Mitten in Neuperlach:Kafka und die Dialog-Displays

Die blinkenden Schilder mit Lob und Tadel für Autofahrer dürfen nur in Tempo 30-Zonen aufgestellt werden. Das verursacht Verwirrung

Kolumne Von Johannes Korsche

Jemand musste Thomas K.s Idee verleumdet haben, denn ohne dass er sich etwas Böses gedacht hätte, bekam er eines Morgens Post vom Kreisverwaltungsreferat (KVR)." So oder so ähnlich hätte Franz Kafka vielleicht die Geschichte von den Dialog-Displays in Perlach und Ramersdorf begonnen. Dass es ein Stoff wäre, der dem Schriftsteller gefallen hätte, ist sehr wahrscheinlich. Ihm, der sich in seinem Werk so intensiv damit beschäftigte, was passiert, wenn ein bürokratischer Apparat auf ein Leben prallt, das in der Folge zersplittert. Ganz so schlimm ist es im Münchner Osten wohl nicht. Kafkaeske Züge trägt das Ganze aber schon. Alleine schon deswegen, weil passenderweise die Neuperlacher Kafkastraße eine Rolle übernimmt.

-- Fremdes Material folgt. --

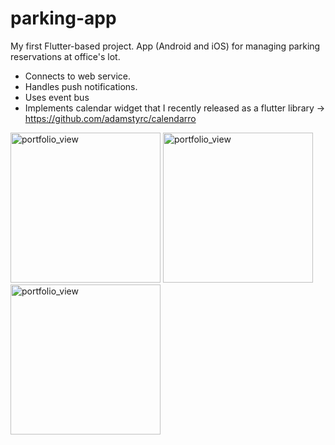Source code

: # parking-app

My first Flutter-based project. App (Android and iOS) for managing parking reservations at office's lot. 

- Connects to web service.
- Handles push notifications.
- Uses event bus
- Implements calendar widget that I recently released as a flutter library -> https://github.com/adamstyrc/calendarro

<img width="240" alt="portfolio_view" src="https://github.com/adamstyrc/parking-app/blob/master/screenshot1.png">
<img width="240" alt="portfolio_view" src="https://github.com/adamstyrc/parking-app/blob/master/screenshot2.png">
<img width="240" alt="portfolio_view" src="https://github.com/adamstyrc/parking-app/blob/master/screenshot3.png">
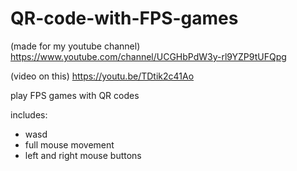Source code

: # QR-code-with-FPS-games

(made for my youtube channel)
https://www.youtube.com/channel/UCGHbPdW3y-rl9YZP9tUFQpg

(video on this)
https://youtu.be/TDtik2c41Ao

play FPS games with QR codes

includes:
- wasd
- full mouse movement
- left and right mouse buttons
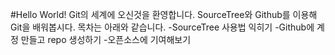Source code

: #Hello World!
Git의 세계에 오신것을 환영합니다.
SourceTree와 Github를 이용해 Git을 배워봅시다.
목차는 아래와 같습니다.
-SourceTree 사용법 익히기
-Github에 계정 만들고 repo 생성하기
-오픈소스에 기여해보기
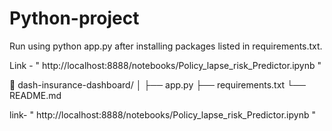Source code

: # Python-project

Run using python app.py after installing packages listed in requirements.txt.

Link - " http://localhost:8888/notebooks/Policy_lapse_risk_Predictor.ipynb "

📁 dash-insurance-dashboard/
│
├── app.py
├── requirements.txt
└── README.md

link- " http://localhost:8888/notebooks/Policy_lapse_risk_Predictor.ipynb "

Aber von vorne: Thomas K. - anders als bei Josef K. in Kafkas "Prozess" ist sein Nachname bekannt - heißt ausgeschrieben Thomas Kauer (CSU) und ist Vorsitzender des Bezirksausschusses. Mit seinen Kollegen sollte er Standorte für Dialog-Displays im Viertel vorschlagen. Für jene Displays also, die entmenschlicht kalt und grell blinkend mit Lob und Tadel über brave und böse Autofahrer urteilen, was ja irgendwie auch sehr "kafka" ist, wenn man darüber nachdenkt. Diese Displays dürfen - noch so eine undurchschaubare Regelung - nur an Orten aufgestellt werden, wo bereits Tempo 30 vorgeschrieben ist. Dementsprechend schlugen die Lokalpolitiker Bereiche der Weidener Straße, der Hofangerstraße, Führichstraße, Therese-Giehse-Allee und Kafkastraße vor.

Beim Lesen des letzten Straßennamens muss zumindest unterbewusst irgendeine Kafka-Synapse im Kopf des Sachbearbeiters reagiert haben. "Die Weidener Straße, die Hofangerstraße sowie die Therese-Giehse-Allee liegen nach unseren Unterlagen in Tempo-50-Bereichen", antwortete das KVR. Doch bevor die Geschichte weitergeht, wie sie Kafka wohl erdacht hätte - drakonisches Gerichtsurteil, Hinrichtung, irgendetwas Tragisches eben - probieren es Thomas K. und seine Kollegen mit dem Hinweis an die Verwaltung, sie mögen doch ihre Akten aktualisieren. Vielleicht wird auf diese Weise aus dem Kafka-Protagonisten wieder ein BA-Vorsitzender. Es wäre ihm zu wünschen.